Whilst cycling in South Africa hasn’t had me gasping in amazement, the current political and social climate sure made up for any lull moments.
Just before I had arrived, contentious political mandates have acted as a catalyst to already burning issues. The ruling ANC (African National Congress) has floated an “exoneration without compensation” policy that transfers white owned agricultural land to black South Africans. Perhaps it’s just a political distraction from a party drowning in corruption charges and dwindling support, but it still doesn’t help an already fragile situation. And purely from an outsiders view it was fascinating, provocative and even a little scary.
Often people would assume me for a white South African, if they were black we would ignore each other, if they were white I might get a question about the bike. But as soon as both parties realised I was from overseas both would engage in fun, light-hearted conversation.

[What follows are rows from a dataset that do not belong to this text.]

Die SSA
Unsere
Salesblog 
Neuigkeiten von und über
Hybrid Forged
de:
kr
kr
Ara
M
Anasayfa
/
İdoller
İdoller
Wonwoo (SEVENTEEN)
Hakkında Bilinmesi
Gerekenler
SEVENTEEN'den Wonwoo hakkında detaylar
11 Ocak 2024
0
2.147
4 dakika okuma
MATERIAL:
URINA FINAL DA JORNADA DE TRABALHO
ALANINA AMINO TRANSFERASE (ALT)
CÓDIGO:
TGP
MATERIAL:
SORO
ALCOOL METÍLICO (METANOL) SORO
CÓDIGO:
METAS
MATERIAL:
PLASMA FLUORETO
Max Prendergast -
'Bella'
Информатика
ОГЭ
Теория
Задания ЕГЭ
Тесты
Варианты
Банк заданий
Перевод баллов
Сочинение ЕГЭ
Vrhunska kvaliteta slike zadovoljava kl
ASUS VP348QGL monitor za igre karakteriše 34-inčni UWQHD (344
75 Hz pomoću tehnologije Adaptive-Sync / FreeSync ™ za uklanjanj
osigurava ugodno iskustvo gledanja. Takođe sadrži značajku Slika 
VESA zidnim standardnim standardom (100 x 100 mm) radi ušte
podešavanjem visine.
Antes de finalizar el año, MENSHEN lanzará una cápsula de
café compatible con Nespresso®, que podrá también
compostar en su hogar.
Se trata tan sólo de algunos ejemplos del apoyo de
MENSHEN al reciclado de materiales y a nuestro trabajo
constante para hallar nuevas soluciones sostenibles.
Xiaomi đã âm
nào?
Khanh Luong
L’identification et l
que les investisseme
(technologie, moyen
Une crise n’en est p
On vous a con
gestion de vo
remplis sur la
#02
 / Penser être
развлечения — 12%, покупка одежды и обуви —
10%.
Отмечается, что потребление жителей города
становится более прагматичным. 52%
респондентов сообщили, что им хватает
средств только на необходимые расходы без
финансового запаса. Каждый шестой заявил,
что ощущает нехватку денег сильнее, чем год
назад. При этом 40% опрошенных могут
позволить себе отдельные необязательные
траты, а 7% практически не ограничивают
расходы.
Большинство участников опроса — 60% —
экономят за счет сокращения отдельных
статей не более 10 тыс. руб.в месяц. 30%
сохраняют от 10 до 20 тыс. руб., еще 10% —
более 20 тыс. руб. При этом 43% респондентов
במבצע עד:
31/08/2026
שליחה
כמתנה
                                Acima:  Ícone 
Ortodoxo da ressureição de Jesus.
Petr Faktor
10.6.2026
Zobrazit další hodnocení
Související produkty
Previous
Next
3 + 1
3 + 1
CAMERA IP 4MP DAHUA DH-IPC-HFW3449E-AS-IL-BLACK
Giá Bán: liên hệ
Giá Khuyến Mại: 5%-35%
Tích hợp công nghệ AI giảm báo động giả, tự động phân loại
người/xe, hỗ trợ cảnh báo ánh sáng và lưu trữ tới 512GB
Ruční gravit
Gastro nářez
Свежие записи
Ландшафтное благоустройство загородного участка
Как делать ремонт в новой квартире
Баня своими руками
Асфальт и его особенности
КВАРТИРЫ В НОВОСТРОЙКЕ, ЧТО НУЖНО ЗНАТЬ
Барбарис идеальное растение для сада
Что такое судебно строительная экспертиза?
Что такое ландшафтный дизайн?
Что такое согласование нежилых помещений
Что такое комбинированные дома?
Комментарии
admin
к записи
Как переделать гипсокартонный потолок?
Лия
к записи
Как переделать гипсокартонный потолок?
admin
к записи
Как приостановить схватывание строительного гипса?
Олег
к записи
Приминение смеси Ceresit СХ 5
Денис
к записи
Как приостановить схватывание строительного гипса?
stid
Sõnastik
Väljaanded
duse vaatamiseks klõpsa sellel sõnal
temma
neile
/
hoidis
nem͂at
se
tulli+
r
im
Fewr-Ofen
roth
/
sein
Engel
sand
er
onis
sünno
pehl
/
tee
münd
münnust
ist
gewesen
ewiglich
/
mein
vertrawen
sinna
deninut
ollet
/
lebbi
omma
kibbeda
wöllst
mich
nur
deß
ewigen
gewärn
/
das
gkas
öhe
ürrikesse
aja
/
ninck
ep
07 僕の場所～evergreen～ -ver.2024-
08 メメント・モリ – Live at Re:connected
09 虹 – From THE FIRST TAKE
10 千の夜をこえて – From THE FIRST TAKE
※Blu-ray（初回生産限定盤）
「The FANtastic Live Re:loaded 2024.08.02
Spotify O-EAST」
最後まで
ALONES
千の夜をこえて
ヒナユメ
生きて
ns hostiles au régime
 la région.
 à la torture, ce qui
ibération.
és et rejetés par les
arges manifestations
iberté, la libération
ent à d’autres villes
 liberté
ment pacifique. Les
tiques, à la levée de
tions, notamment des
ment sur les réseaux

But, by the time I had left the country I had almost exclusively talked to white people. After constantly hearing all their doom and gloom I started second guessing my own intuition and instinct. I rarely wild camped, and I watched my possessions with even more care. All of this was completely unintentional, and I hardly consider myself a racist. But, I think the constant barrage of racial separation, demonization and distrust had its own negative effect on me. It put a small dampener on an otherwise fantastic country.
The irony in reading Nelson Mandela’s, Long Walk to Freedom, really hit me. Apartied has finished in an official capacity, but it’s alive in many facets scattered throughout every day in modern South Africa. The racial stalemate will continue to abide.